This year marks the 70th anniversary of a historic flight in which a Hadleigh man set the world distance record. ALISON WITHERS reports.NOWADAYS we think little of getting on a plane and flying off to long haul destinations for a couple of weeks' holiday.

This year marks the 70th anniversary of a historic flight in which a Hadleigh man set the world distance record. ALISON WITHERS reports.

NOWADAYS we think little of getting on a plane and flying off to long haul destinations for a couple of weeks' holiday.

It is easy to forget that only 70 years ago air flight was a novelty that captured the imaginations of the young men of the time and it was possible for records of height, distance and speed to make national – if not international – news.

Hadleigh man Oswald Gayford was one of those young men and set a world distance record of 5,309 miles for his continuous flight from Cranwell in Lincolnshire to Walvis Bay in South Africa.

Air Commodore Oswald Gayford was born on May 18, 1893, into the family of one of the town's two main employers, Gayfords' corn merchants.

The family owned a corn milling business in Corks Lane next to the River Brett, in the building that is now the headquarters of Babergh District Council.

They lived in the Pink House, Angel Street, now the home of John Bloomfield, who has an extensive library of information about its former occupant, including a copy of a Pathe newsreel of the historic flight that was shown in cinemas across the country.

Oswald Gayford's service career began not in the RAF - it did not exist until April 1918 - but in the navy.

He enlisted in the Royal Naval Volunteer Reserve in 1914 and his first role was an unusual one, he worked on the RN armoured trains in France and Belgium.

He managed to get to sea in 1915 aboard destroyers and later sloops patrolling the North Sea and in 1916 transferred to the Royal Naval Air Service and was based in the Aegean.

By the end of the First World War he had transferred to the RAF and in late 1918 his squadron was sent to South Russia.

Postings that followed, punctuated by brief returns to the UK, were in Sudan and Egypt, where he organised and led the third RAF return flight from Cairo to Cape Town.

His experience in the Middle East and Africa came together when he was appointed officer in charge of the RAF Long Range Flight and it was from this post that Oswald Gayford and his co-pilot Flt Lt Gilbert Nicholetts made their historic flight to South Africa.

The two set off in a Fairey long range monoplane from Cranwell, Lincolnshire, on Monday, February 6, 1933, when it was deemed that the weather was right for the attempt.
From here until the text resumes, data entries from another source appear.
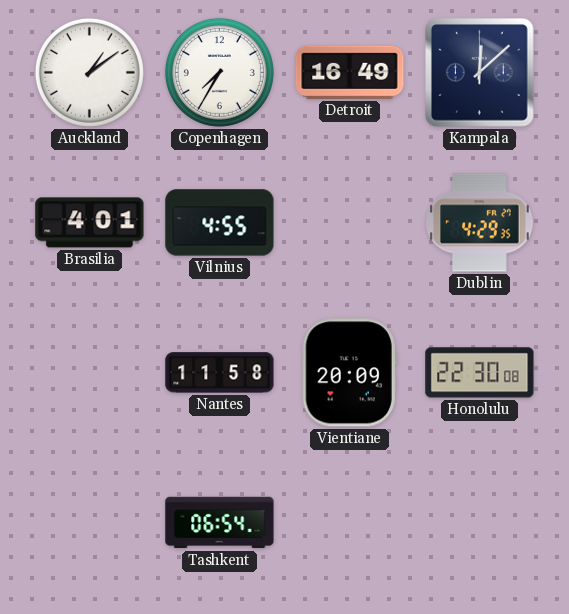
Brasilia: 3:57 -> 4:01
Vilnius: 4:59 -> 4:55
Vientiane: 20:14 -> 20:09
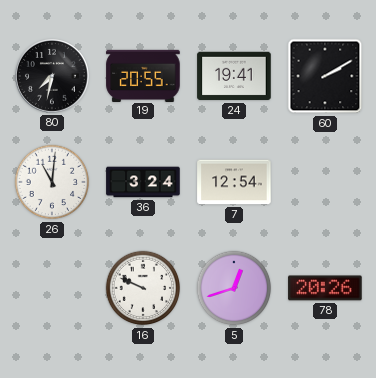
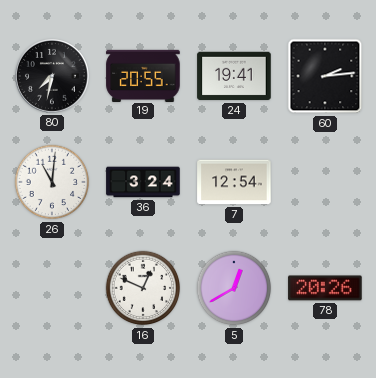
60: 2:10 -> 2:14
16: 9:49 -> 12:49
5: 12:42 -> 12:40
The huge plane lifted off at 7.10am after a 1,200 yard ground run lasting 58 seconds, according to reports at the time.

It was to take 57 hours and 25 minutes before the two landed in South Africa.

En route the autopilot had gone wrong and had to be disconnected, leaving the two men to fly the plane in alternate three-hour stretches using instruments for guidance as they could not see the horizon line at night.

Their flight broke the previous record held by the USA by 328 miles.

There is a story that Gayford had been told by the politicians that he could carry out long distance flying to prove the case but not go for records, but a secret signal from the chief of staff at the time had said "never mind the politicians, go for the record".

His feat was front page news in the Daily Sketch and the Daily Mirror and a Pathe news reel report said: "Just think of those two flying for two and a half days and nights through all kinds of weather over land and sea…once again showed what British Engineering, brains and pluck could do."

Once he got back, of course, the political attitude had changed and he landed to a reception committee led by Lord Londonderry, the Secretary of State for the Air Force.

But the Pathe newsreel report showing films of his arrival in Hadleigh said: "nothing could have pleased him more than this homely greeting by the inhabitants of Hadleigh, from every man, woman and child who could be there on his 40th birthday."

The whole town had turned out to greet him at the town's station and a citation was read to him by Philip Wilson, a member of the town's other corn merchants family.

Then members of the crowd attached ropes to his open-topped car, although the engine worked perfectly well, and towed him all the way from Station Road to his mother's house in Angel Street for a massive birthday party.

Gayford was to make an even longer flight five years later, from Ismailia, Egypt, to Darwin, Australia, winning the Royal Aero Club's Britannia Challenge trophy for the RAF.

After that flight he took over command of RAF Wattisham for a time before another stint in the Middle East then AOC of No 33 base Bomber Command at Waterbeach, Mepal, Witchford and Woodbridge, retiring from the RAF in 1944.

On his retirement he was appointed regional controller for the Eastern Region of the Ministry of Fuel and Power, but was only in the job for a short while before dying at the age of 52 in 1945, living long enough to witness the end of the war in Europe but not the final surrender of the Japanese.